▶ [EXERCISE] Output the part of the records that opens with the line containing "name author: Leonard" and closes with the line containing "collector number: BW 1228", including both of those lines. Copy every line character for character.

Stored data

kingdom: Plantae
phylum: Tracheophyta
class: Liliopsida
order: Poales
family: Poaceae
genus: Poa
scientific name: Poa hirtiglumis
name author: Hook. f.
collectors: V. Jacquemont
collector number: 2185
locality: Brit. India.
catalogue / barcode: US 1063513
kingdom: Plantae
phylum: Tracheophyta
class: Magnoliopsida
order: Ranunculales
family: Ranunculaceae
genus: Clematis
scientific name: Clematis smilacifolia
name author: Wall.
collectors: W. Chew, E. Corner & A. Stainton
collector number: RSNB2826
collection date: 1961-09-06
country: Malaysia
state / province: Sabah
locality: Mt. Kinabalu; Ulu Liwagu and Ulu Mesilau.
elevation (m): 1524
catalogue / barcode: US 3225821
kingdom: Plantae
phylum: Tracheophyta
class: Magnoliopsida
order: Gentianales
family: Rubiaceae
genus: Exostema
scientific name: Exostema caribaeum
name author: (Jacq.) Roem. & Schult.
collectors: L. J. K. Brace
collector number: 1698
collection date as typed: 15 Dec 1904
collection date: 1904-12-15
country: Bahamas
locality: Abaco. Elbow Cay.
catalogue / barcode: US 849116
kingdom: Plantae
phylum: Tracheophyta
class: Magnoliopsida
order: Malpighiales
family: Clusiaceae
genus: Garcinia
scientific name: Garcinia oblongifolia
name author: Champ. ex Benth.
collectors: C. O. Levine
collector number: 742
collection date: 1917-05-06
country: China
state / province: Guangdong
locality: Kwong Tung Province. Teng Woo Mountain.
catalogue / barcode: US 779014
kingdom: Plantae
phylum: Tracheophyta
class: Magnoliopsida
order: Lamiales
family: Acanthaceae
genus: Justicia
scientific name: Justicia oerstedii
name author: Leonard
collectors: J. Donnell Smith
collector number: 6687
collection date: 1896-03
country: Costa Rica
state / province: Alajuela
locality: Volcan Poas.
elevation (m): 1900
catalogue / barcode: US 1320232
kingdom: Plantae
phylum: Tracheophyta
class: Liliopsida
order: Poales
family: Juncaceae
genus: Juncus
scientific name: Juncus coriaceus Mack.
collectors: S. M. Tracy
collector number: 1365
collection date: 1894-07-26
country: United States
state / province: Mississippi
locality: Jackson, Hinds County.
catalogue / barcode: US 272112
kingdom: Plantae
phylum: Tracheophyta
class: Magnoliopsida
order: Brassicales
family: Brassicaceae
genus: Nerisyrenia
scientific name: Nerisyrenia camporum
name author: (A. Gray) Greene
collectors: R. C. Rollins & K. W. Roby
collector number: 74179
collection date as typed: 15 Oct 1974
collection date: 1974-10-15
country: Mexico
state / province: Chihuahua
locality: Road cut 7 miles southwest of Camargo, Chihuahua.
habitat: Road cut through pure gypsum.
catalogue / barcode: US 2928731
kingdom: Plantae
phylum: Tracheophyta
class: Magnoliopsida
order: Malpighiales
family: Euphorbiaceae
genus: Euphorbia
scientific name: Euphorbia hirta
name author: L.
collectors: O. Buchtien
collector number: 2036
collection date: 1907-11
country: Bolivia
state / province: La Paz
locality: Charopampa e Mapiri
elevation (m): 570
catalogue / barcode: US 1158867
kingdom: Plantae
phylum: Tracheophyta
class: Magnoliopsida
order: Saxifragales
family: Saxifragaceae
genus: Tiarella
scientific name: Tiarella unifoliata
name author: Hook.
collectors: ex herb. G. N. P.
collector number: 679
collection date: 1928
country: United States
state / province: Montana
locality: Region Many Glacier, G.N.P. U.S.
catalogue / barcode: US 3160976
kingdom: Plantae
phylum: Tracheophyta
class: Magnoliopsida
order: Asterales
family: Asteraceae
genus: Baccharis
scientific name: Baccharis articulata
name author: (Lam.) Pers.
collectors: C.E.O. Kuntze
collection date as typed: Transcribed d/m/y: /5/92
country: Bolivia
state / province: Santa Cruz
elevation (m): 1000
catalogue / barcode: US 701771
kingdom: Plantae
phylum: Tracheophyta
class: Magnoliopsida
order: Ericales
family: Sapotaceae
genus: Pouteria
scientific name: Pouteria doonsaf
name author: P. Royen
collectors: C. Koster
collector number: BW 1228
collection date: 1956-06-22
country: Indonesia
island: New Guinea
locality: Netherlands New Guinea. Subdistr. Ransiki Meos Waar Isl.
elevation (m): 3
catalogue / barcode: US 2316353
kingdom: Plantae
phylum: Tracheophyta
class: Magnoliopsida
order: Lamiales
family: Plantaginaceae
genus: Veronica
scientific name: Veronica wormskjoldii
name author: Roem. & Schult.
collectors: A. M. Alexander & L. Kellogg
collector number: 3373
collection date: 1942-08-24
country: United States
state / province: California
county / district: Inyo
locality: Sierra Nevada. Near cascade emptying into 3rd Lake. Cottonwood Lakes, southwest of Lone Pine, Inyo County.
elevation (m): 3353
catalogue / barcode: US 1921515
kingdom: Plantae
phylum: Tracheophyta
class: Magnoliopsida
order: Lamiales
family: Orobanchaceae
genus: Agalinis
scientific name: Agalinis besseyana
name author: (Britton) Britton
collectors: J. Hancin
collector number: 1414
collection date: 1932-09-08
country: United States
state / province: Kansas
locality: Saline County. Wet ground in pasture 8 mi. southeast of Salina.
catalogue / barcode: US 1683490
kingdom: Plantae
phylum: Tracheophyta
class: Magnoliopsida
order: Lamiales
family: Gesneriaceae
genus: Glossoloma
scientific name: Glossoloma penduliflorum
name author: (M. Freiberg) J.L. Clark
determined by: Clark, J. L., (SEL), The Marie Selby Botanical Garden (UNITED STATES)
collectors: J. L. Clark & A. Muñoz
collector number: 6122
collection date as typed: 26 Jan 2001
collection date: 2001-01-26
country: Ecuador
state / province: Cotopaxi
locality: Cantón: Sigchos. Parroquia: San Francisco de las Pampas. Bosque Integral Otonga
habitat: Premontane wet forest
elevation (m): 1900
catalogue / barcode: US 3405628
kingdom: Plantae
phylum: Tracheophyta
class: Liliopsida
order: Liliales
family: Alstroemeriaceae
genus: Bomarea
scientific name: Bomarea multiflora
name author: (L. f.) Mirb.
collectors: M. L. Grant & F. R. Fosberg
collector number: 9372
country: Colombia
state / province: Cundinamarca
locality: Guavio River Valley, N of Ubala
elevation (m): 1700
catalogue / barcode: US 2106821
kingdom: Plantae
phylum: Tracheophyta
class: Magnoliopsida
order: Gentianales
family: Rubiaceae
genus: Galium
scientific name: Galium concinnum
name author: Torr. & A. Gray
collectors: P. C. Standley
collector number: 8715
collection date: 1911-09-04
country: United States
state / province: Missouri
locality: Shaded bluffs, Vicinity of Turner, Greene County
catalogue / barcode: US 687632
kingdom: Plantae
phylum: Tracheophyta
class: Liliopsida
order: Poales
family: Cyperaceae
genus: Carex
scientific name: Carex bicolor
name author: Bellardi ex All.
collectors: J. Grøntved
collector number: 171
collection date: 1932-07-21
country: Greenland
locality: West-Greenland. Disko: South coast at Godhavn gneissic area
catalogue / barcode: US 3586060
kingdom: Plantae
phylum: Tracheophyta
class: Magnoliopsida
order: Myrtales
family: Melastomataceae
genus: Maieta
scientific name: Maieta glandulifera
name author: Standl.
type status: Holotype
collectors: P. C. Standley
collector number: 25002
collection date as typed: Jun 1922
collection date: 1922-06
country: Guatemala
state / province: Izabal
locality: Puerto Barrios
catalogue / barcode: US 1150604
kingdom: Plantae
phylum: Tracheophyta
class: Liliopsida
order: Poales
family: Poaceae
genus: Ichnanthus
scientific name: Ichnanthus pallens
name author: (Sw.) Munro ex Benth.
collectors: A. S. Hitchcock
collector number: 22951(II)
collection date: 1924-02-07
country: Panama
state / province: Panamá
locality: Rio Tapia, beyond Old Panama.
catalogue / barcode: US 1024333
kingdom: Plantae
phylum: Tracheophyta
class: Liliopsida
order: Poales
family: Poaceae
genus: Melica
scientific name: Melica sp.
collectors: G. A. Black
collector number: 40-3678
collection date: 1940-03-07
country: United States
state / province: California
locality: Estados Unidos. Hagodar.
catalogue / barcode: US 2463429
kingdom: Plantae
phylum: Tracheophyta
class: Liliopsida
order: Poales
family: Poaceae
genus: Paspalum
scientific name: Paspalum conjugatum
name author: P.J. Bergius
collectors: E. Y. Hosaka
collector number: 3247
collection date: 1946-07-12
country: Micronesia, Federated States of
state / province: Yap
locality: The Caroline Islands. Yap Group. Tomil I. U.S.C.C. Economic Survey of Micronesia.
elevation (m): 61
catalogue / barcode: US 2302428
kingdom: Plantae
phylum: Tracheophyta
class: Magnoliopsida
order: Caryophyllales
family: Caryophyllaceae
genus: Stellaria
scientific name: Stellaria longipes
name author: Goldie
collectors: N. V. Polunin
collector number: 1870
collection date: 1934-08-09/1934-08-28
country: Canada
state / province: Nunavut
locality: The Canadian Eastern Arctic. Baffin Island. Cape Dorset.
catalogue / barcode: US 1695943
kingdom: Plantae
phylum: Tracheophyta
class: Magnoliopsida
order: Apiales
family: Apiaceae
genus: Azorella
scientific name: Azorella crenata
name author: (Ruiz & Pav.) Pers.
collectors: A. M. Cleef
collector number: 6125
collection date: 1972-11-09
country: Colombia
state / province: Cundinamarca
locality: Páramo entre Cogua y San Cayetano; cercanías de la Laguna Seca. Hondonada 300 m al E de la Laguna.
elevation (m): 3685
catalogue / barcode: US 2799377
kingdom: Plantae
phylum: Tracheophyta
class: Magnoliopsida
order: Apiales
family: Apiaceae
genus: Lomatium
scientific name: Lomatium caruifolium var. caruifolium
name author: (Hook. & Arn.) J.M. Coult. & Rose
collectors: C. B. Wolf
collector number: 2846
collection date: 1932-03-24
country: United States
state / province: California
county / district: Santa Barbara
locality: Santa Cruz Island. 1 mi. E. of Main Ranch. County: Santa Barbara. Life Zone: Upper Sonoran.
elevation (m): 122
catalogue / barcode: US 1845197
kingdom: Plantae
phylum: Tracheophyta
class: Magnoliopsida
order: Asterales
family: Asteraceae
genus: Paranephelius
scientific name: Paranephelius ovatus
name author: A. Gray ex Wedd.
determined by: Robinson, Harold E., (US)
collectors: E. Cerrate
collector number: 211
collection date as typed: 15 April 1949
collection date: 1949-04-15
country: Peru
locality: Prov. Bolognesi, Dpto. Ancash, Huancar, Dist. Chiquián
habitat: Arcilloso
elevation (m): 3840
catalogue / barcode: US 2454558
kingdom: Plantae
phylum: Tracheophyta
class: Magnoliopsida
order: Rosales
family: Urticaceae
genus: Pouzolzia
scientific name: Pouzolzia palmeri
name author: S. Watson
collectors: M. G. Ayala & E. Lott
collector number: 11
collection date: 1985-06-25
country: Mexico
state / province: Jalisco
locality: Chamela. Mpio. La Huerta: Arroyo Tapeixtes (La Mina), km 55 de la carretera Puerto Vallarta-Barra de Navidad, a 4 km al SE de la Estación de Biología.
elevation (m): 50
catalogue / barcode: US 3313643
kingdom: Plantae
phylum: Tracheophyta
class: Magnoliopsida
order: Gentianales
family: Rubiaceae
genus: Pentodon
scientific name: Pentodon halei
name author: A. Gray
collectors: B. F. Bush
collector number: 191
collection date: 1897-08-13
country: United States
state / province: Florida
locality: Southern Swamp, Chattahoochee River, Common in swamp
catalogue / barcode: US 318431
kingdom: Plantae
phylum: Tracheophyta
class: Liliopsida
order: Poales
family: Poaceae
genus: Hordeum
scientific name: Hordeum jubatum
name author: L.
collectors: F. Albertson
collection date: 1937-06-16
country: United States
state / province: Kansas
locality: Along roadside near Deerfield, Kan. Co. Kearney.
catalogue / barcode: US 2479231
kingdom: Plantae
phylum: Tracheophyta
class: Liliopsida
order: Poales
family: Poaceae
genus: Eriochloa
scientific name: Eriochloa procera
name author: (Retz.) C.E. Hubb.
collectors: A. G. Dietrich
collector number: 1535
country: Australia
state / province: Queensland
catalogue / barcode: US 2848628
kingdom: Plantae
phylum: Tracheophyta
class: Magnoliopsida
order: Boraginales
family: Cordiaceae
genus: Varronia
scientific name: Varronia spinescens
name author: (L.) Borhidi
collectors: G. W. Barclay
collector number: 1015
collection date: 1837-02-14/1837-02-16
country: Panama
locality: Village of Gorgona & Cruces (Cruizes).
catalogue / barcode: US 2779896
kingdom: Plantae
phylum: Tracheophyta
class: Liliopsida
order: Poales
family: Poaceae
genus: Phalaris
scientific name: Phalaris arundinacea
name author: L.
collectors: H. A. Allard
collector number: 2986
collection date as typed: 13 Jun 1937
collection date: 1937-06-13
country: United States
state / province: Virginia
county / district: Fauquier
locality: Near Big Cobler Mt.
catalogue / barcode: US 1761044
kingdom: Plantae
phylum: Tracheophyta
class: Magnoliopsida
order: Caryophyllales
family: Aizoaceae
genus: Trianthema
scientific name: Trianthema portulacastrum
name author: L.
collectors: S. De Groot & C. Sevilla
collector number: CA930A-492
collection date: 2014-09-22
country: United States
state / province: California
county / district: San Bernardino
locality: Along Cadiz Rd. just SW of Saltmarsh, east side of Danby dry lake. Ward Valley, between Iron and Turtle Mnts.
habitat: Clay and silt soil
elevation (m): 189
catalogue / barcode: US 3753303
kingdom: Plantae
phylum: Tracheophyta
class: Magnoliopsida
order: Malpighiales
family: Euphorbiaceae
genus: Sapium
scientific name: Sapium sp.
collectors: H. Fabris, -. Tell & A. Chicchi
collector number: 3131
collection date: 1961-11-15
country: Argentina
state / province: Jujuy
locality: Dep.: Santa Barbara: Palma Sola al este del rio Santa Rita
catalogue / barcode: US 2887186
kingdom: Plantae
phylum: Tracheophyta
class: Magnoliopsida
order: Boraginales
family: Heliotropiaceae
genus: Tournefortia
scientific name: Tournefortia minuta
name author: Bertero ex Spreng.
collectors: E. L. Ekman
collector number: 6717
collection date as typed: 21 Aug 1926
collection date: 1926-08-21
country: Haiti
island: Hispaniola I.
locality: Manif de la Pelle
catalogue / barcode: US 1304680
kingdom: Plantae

▶ [FINAL RESULT]
name author: Leonard
collectors: J. Donnell Smith
collector number: 6687
collection date: 1896-03
country: Costa Rica
state / province: Alajuela
locality: Volcan Poas.
elevation (m): 1900
catalogue / barcode: US 1320232
kingdom: Plantae
phylum: Tracheophyta
class: Liliopsida
order: Poales
family: Juncaceae
genus: Juncus
scientific name: Juncus coriaceus Mack.
collectors: S. M. Tracy
collector number: 1365
collection date: 1894-07-26
country: United States
state / province: Mississippi
locality: Jackson, Hinds County.
catalogue / barcode: US 272112
kingdom: Plantae
phylum: Tracheophyta
class: Magnoliopsida
order: Brassicales
family: Brassicaceae
genus: Nerisyrenia
scientific name: Nerisyrenia camporum
name author: (A. Gray) Greene
collectors: R. C. Rollins & K. W. Roby
collector number: 74179
collection date as typed: 15 Oct 1974
collection date: 1974-10-15
country: Mexico
state / province: Chihuahua
locality: Road cut 7 miles southwest of Camargo, Chihuahua.
habitat: Road cut through pure gypsum.
catalogue / barcode: US 2928731
kingdom: Plantae
phylum: Tracheophyta
class: Magnoliopsida
order: Malpighiales
family: Euphorbiaceae
genus: Euphorbia
scientific name: Euphorbia hirta
name author: L.
collectors: O. Buchtien
collector number: 2036
collection date: 1907-11
country: Bolivia
state / province: La Paz
locality: Charopampa e Mapiri
elevation (m): 570
catalogue / barcode: US 1158867
kingdom: Plantae
phylum: Tracheophyta
class: Magnoliopsida
order: Saxifragales
family: Saxifragaceae
genus: Tiarella
scientific name: Tiarella unifoliata
name author: Hook.
collectors: ex herb. G. N. P.
collector number: 679
collection date: 1928
country: United States
state / province: Montana
locality: Region Many Glacier, G.N.P. U.S.
catalogue / barcode: US 3160976
kingdom: Plantae
phylum: Tracheophyta
class: Magnoliopsida
order: Asterales
family: Asteraceae
genus: Baccharis
scientific name: Baccharis articulata
name author: (Lam.) Pers.
collectors: C.E.O. Kuntze
collection date as typed: Transcribed d/m/y: /5/92
country: Bolivia
state / province: Santa Cruz
elevation (m): 1000
catalogue / barcode: US 701771
kingdom: Plantae
phylum: Tracheophyta
class: Magnoliopsida
order: Ericales
family: Sapotaceae
genus: Pouteria
scientific name: Pouteria doonsaf
name author: P. Royen
collectors: C. Koster
collector number: BW 1228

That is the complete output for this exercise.